Come prevedibile il ddl inerente la legalizzazione della cannabis che oggi approda alla Camera andrà incontro a una fiera opposizione che potrebbe allungare i tempi della discussione (si tratta peraltro dell’ultima settimana di lavori del Parlamento prima della chiusura estiva).

A settembre il Pd dovrà fronteggiare i malumori dei partiti che ne costituiscono i principali alleati, in primis Nuovo Centrodestra e Area Popolare.

Nella giornata di ieri Maurizio Lupi ha tuonato contro il promotore della legge, il senatore Benedetto Della Vedova del Gruppo Misto, insinuando non solo la pericolosità della proposta ma anche la sua inutilità. Nel suo appello Lupi ha chiesto a Della Vedova di impegnarsi di più “svolgendo al meglio il delicato incarico di sottosegretario alla Farnesina. Lasci alla libera determinazione del Parlamento la discussione su un provvedimento inutile e dannoso per la vita dei giovani”.

Importante anche l’opposizione di Beatrice Lorenzin, ministro della Salute e membro dell’Ncd: “Noi diciamo no e questa deve essere l’occasione per mettere al centro dell’agenda italiana la lotta alle dipendenze: alcol, droga, gioco. Non possiamo parlare dei giovani e poi abbandonarli, alcol e droga sono una piaga in questo momento”.

Della Vedova dal canto suo ha replicato con una certe verve, ricordando l’elemento criminale in gioco e la distopia del controllo delle vite dei cittadini, ricordando la compromissione dello Stato in questa situazione: “Vediamo cosa sia ‘dannoso per la vita dei giovani’: lasciare le cose come stanno oggi (nessun controllo e monopolio criminale nel mercato della cannabis) oppure legalizzazione, controlli e soldi alla Stato anziché alle mafie? E il ministro Lorenzin sulla cannabis oggi dice che le dipendenze sono una piaga, anche alcool e tabacco. Va bene, ma, per capire: intende proibire birra e sigarette?

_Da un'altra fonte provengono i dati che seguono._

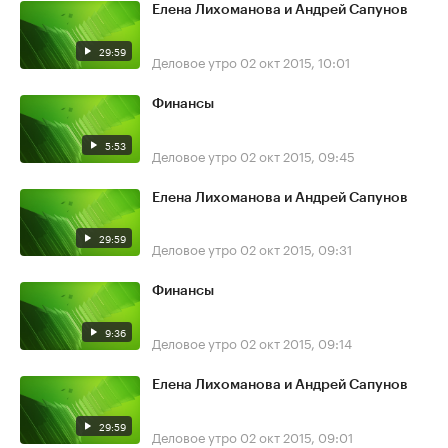
Елена Лихоманова и Андрей Сапунов
29:59
Деловое утро
02 окт 2015, 10:01
Финансы
5:53
Деловое утро
02 окт 2015, 09:45
Елена Лихоманова и Андрей Сапунов
29:59
Деловое утро
02 окт 2015, 09:31
Финансы
9:36
Деловое утро
02 окт 2015, 09:14
Елена Лихоманова и Андрей Сапунов
29:59
Деловое утро
02 окт 2015, 09:01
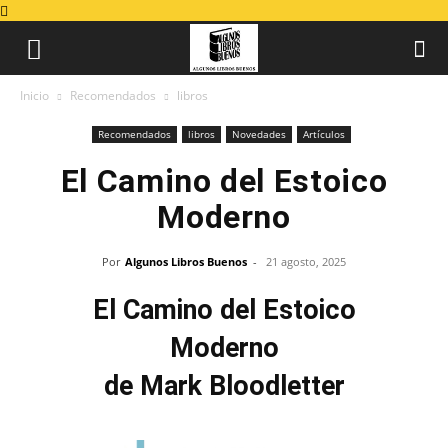
Inicio
Recomendados
libros
Recomendados
libros
Novedades
Artículos
El Camino del Estoico
Moderno
Por
Algunos Libros Buenos
-
21 agosto, 2025
El Camino del Estoico
Moderno
de Mark Bloodletter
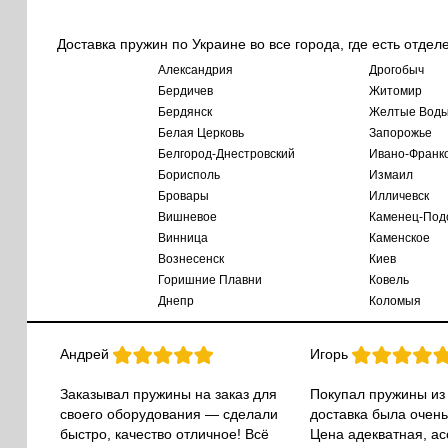
Доставка пружин по Украине во все города, где есть отдел
Александрия
Дрогобыч
Бердичев
Житомир
Бердянск
Желтые Вод
Белая Церковь
Запорожье
Белгород-Днестровский
Ивано-Франк
Борисполь
Измаил
Бровары
Илличевск
Вишневое
Каменец-Под
Винница
Каменское
Вознесенск
Киев
Горишние Плавни
Ковель
Днепр
Коломыя
Андрей
Игорь
Заказывал пружины на заказ для
Покупал пружины из
своего оборудования — сделали
доставка была очень
быстро, качество отличное! Всё
Цена адекватная, а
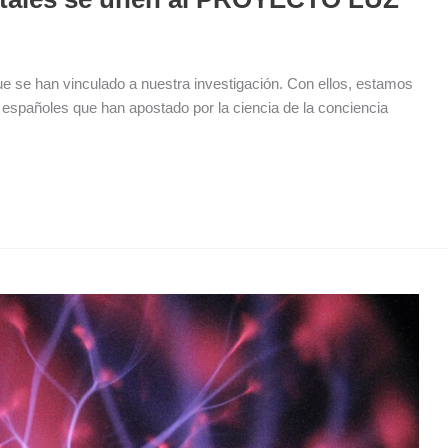
se han vinculado a nuestra investigación. Con ellos, estamos
españoles que han apostado por la ciencia de la conciencia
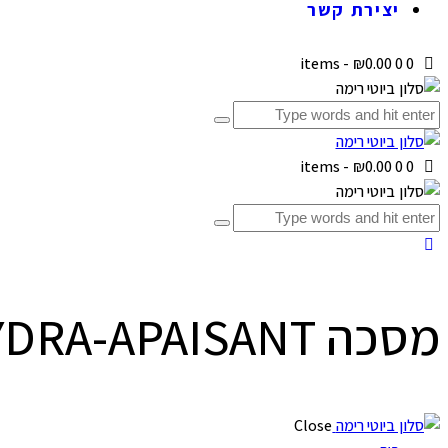
יצירת קשר
-
₪0.00
0
0 items
-
₪0.00
0
0 items
מסכה MASQUE HYDRA-APAISANT
Close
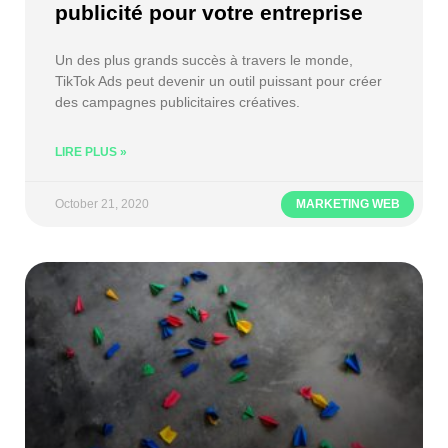
publicité pour votre entreprise
Un des plus grands succès à travers le monde,
TikTok Ads peut devenir un outil puissant pour créer
des campagnes publicitaires créatives.
LIRE PLUS »
October 21, 2020
MARKETING WEB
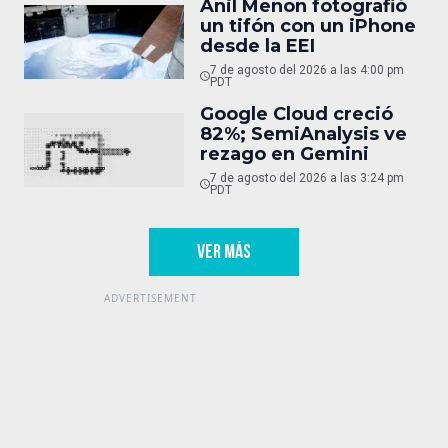
Anil Menon fotografió
un tifón con un iPhone
desde la EEI
7 de agosto del 2026 a las 4:00 pm
PDT
Google Cloud creció
82%; SemiAnalysis ve
rezago en Gemini
7 de agosto del 2026 a las 3:24 pm
PDT
VER MÁS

Nel frattempo sono circa 1700 gli emendamenti presentati nelle commissioni Giustizia e Affari sociali che hanno competenza sulla questione e che rischiando di rendere la discussione una questione infinita.

In ogni caso la legge – che prevede comunque limiti alla coltivazione e alla detenzione – ha trovato un appoggio trasversale che raggruppa una buona parte dei parlamentari, con aderenti in quasi tutti i partiti a esclusione dei centristi, che sembrano compatti su questo punto.